## Information
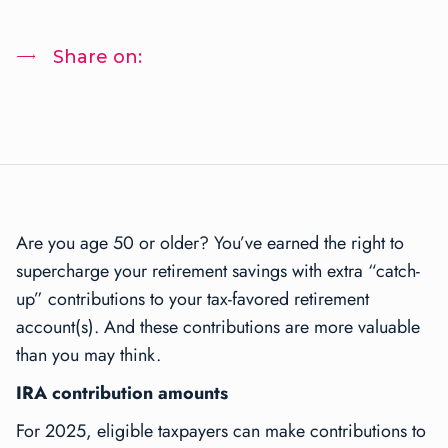
Share on:
Are you age 50 or older? You’ve earned the right to
supercharge your retirement savings with extra “catch-
up” contributions to your tax-favored retirement
account(s). And these contributions are more valuable
than you may think.
IRA contribution amounts
For 2025, eligible taxpayers can make contributions to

## What you should do
Reproduce the text from all the items above word for word, leaving out the pictures.

## Output for this task
Share on:
Are you age 50 or older? You’ve earned the right to
supercharge your retirement savings with extra “catch-
up” contributions to your tax-favored retirement
account(s). And these contributions are more valuable
than you may think.
IRA contribution amounts
For 2025, eligible taxpayers can make contributions to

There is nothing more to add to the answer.